Extracorporeal shock wave therapy with low-energy flux density inhibits hypertrophic scar formation in an animal model

Abstract

Hypertrophic scar is characterized by excessive deposits of collagen during skin wound healing, which could become a challenge to clinicians. This study assessed the effects of the extracorporeal shock wave therapy (ESWT) on hypertrophic scar formation and the underlying gene regu-lation. A rabbit ear hypertrophic scar model was generated and randomly divided into three groups: L-ESWT group to receive L-ESWT (energy flux density of 0.1 mJ/mm2), H-ESWT (energy flux density of 0.2 mJ/mm2) and sham ESWT group (S-ESWT). Hypertrophic scar tissues were then collected and stained with hematoxylin and eosin (H&E) and Masson's trichrome staining, respectively, to assess scar elevation index (SEI), fibroblast density and collagen fiber arrangement. Expression of cell proliferation marker proliferating cell nuclear antigen (PCNA) and α-smooth muscle actin (α-SMA) were assessed using RT-PCR and immunohistochemistry in hypertrophic scar tissues. H&E staining sections showed significant reduction of SEI and fibroblast density in both ESWT treatment groups compared to S-ESWT, but there was no dramatic difference between L-ESWT and H-ESWT groups. Masson's trichrome staining showed that collagen fibers were more slender and broader and oriented in parallel to skin surface after administration of ESWT compared to control tissues. At the gene level, PCNA‑positive fibroblasts and α-SMA-positive myofibroblasts were significantly decreased after L-ESWT or H-ESWT compared to the controls. Furthermore, there was no significant difference in expression of PCNA mRNA between L-ESWT or H-ESWT and S-ESWT, whereas expression of α-SMA mRNA significantly decreased in L-ESWT compared to that of H-ESWT and S-ESWT (P=0.002 and P=0.030, respectively). In conclusion, L-ESWT could be effective on suppression of hypertrophic scar formation by inhibition of scar elevation index and fibroblast density as well as α-SMA expression in hypertrophic scar tissues of the rabbit model.

Figure 1

The rabbit ear model of hypertrophic scar and effects of extracorporeal shock wave therapy (ESWT). (A) The model of scar elevation index (SEI). a, The height from the peak of hypertrophic scar to the cartilage; b, the height from the surface of normal skin to the cartilage.
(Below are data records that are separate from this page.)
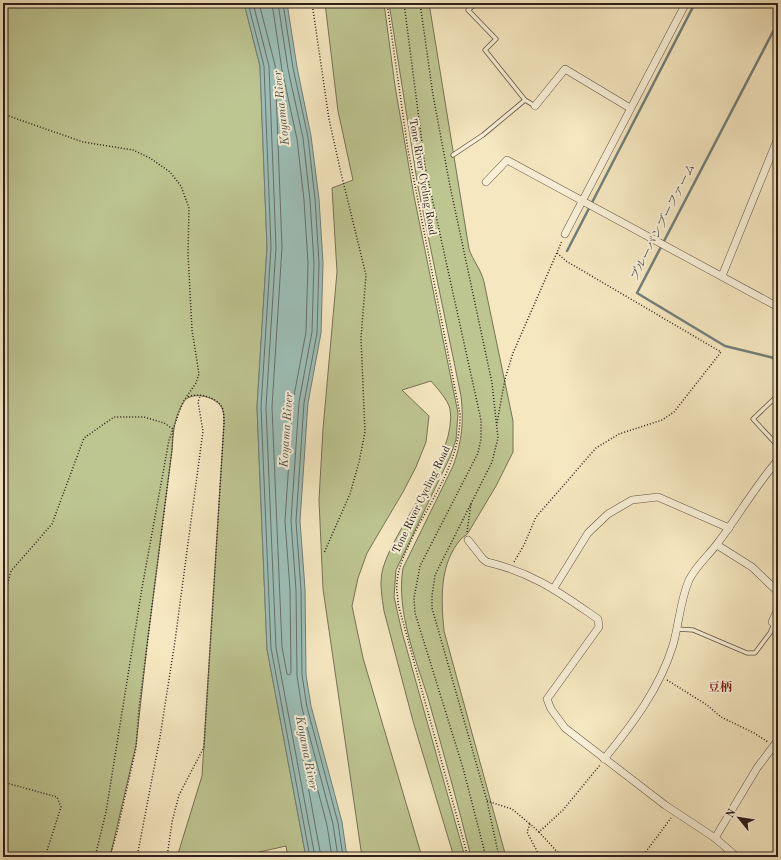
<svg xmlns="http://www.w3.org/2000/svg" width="781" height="860" viewBox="0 0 781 860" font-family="'Old Standard TT','Noto Serif JP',serif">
<rect width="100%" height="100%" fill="#f5e7c0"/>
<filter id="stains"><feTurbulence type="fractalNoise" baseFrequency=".005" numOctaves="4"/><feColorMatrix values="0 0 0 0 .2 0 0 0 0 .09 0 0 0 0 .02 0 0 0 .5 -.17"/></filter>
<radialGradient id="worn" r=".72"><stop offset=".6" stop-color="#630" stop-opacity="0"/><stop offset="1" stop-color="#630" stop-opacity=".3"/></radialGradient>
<g fill="#bdc591" stroke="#767256">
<path d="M3,3H244L260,66L267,247L257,407L267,649L306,857H288L286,846L237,857H177L202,776L224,423C224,419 224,412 222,408C216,396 190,390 183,403C174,417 173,434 172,450L148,637L136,745L110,857H3Z"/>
<path d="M325,3H384L395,86L414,196L458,413L456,440L450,457L396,570L394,597L402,632L465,857H454L413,721L384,611C382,597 379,582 383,568C396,524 458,454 450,409C448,400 437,388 431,381L402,390L429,416L426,442L416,467L403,492L367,553L358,578L352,606L363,658L422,857H362L323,589L319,500L323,429L337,272L332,188L353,180L338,111Z"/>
<path d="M389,3H429L469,249C473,261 481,269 484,282L513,421V452L496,486L468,533C466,536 464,536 461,539C439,564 441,600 444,631L506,857H471C458,804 443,751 428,698C415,657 396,611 403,568L453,466C462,442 464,421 461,396L418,187Z"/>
</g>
<path fill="#9dbfb8" stroke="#717f7a" d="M244,3H287L297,67L311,136L319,199L323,263L321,333L308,403L300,521L305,589L306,675L311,706L342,822L347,857H306L267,649L257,407L267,247L260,66Z"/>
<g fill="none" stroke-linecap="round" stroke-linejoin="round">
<g stroke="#66706a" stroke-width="1">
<path d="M248,3L264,66L271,247L261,407L271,648L310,857"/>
<path d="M253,3L269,66L276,247L266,407L276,648L315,857"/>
<path d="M259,3L275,65L282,247L272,407L282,647L287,674L289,675L291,673L290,590L285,521L293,401L306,332L308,263L304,200L297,139L282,70L272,3"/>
<path d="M278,3L288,69L303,138L310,200L314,263L312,332L299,402L291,521L296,590L297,676L302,708L333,824L338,857"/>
<path d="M283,3L293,68L308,137L315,199L319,263L317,333L304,403L296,521L301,590L302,675L307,707L338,823L343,857"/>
<path d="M321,857L298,731L299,729L302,730L327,825L332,857"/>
</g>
<g stroke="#717f7a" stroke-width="2.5">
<path d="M778,22L637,293L725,346L778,359"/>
<path d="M567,251L695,3"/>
</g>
<g stroke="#605245" stroke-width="5">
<g id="service">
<path d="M477,3L468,10L496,39L485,50L525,100L535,106"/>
<path d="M453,155L483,135L525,100"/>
<path d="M778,395L753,419L778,446"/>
<path d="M677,629L693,630L747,653H755L770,633L774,624"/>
</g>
</g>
<g stroke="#605245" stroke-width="8">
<g id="minor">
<path d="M535,106L565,69L630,108"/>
<path d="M486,182L507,160L778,307"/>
<path d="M565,234L686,3"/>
<path d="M722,276L778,138"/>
<path d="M468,540L483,559L487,562C534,573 560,593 598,619L599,627L547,699L551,709L565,728L665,805L715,838L737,857"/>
<path d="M717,545L752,567L778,592"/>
<path d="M554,588L588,533L608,514L632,500L658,497L729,528"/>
<path d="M778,609L772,622L778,626"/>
<path d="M604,759C632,725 660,688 673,645C679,624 680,601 689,580C696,566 708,556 717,544C738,517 755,486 778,460"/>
<path d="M715,838L757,768L778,740"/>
</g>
</g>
<g stroke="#2e201c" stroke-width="1.5" stroke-dasharray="1 2" stroke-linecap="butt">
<path d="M312,3L329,119L341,173L366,275L361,338L365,432L359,462L350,494L324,553"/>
<path d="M387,3L408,150L460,414C461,458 434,496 414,534C407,550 398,565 397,583C396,590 398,597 398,604L468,857"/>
<path d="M404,3L425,166L481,420V439L478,453L420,566L414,598L415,613L463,768L486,857"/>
<path d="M420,3L433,95L450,186L492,383L498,438L492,462L435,575L432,596V608L487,801L499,857"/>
<path d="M3,114L83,142L133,150L150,158L170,172L181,186L189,208L188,254L192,330L199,374L196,383L183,402L169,440L142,588L106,812L95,857"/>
<path d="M497,423L505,379L513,353L562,241"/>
<path d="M467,532L471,504"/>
<path d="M514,562L524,545L536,517L596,448L619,434L662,420L674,412L721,352L566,261L557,253"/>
<path d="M3,601L11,571L52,524L84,438L114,417H144L164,423L173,429L172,450L139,708L136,748L117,832L111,853L108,857"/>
<path d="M667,680L707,705L721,717L754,733L768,742"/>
<path d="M3,782L57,797L61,807L45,857"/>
<path d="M487,801L512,809L530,824"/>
<path d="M539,832L530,824L527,832L540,857"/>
<path d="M137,857L160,737L175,641L203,431L198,402L200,396"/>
<path d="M167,857L172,822L179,795L204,747L224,423C224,419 224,411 222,407C216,397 198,392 188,397"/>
<path d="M562,857L539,832L563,810L600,765"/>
<path d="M642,857L671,818"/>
</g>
<use href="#service" stroke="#f8efd6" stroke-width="3.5"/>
<use href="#minor" stroke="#f8efd6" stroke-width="7"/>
</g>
<g text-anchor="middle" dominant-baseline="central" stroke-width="4" stroke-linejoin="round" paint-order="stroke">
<g font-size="11" fill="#2e201c" stroke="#f8efd6">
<text transform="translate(422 177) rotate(80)">Tone River Cycling Road</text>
<text transform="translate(422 500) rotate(-64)">Tone River Cycling Road</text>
</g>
<g font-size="12" font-style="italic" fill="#4f504b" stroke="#f8efd6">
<text transform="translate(282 108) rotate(-96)">Koyama River</text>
<text transform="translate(663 223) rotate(-63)">ブルーバンブーファーム</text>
<text transform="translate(287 430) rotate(-86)">Koyama River</text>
<text transform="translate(306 753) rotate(79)">Koyama River</text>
</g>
<g font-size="12" font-weight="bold" fill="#7a1f14" stroke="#f8efd6">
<text x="720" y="688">豆柄</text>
</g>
</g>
<rect width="781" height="860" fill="none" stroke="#f5e7c0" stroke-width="16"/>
<rect x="4" y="4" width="773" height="852" fill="none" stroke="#2e201c" stroke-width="2"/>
<rect x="8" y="8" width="765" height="844" fill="none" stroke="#2e201c"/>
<g transform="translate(739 818) rotate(300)" stroke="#f8efd6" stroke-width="3" paint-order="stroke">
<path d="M0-3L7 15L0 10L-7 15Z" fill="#2e201c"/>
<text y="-6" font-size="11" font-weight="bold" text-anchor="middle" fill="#2e201c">N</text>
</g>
<rect width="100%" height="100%" filter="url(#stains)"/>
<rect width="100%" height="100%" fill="url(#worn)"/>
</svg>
SEI=a/b. (B) Effects of ESWT administration on SEI reduction in the rabbit model of hypertrophic scar. (C) Effects of ESWT administration on inhibition of fibroblasts density.

Figure 2

Effects of extracorporeal shock wave therapy (ESWT) administration on modulation of collagen arrangement in hypertrophic scar tissues. The animals were subjected to L-ESWT or H-ESWT for up to 5 weeks and the hypertrophic scar tissues were processed for Masson's trichrome staining and evaluation of collagen arrangement. Magnification, ×200.

Figure 3

Effects of extracorporeal shock wave therapy (ESWT) administration on suppression of proliferating cell nuclear antigen (PCNA) and α-smooth muscle actin (α-SMA) protein expression. The animals were subjected to L-ESWT or H-ESWT for up to 5 weeks and the hypertrophic scar tissues were processed for immunohistochemical analysis. (A and B) α-SMA and (C and D) PCNA. Magnification, ×200. The graphs are summarized data of the immunostaining.

Figure 4

Effects of extracorporeal shock wave therapy (ESWT) administration on modulation of proliferating cell nuclear antigen (PCNA) and α-smooth muscle actin (α-SMA) mRNA level. The animals were subjected to L-ESWT or H-ESWT for up to 5 weeks and the hypertrophic scar tissues were processed for RT-PCR analysis of (A) PCNA and (B) α-SMA mRNA.

Figure 5

Schematic diagram of myofibroblast sources and differentiation. Inducing factors, e.g., transforming growth factor-β (TGF-β), mechanical stress and integrin would induce fibroblasts change into protomyofibroblasts and then transition into differentiated myofibroblasts characterized by contractile properties because of the formation of robust stress fibers containing α-smooth muscle actin (α-SMA).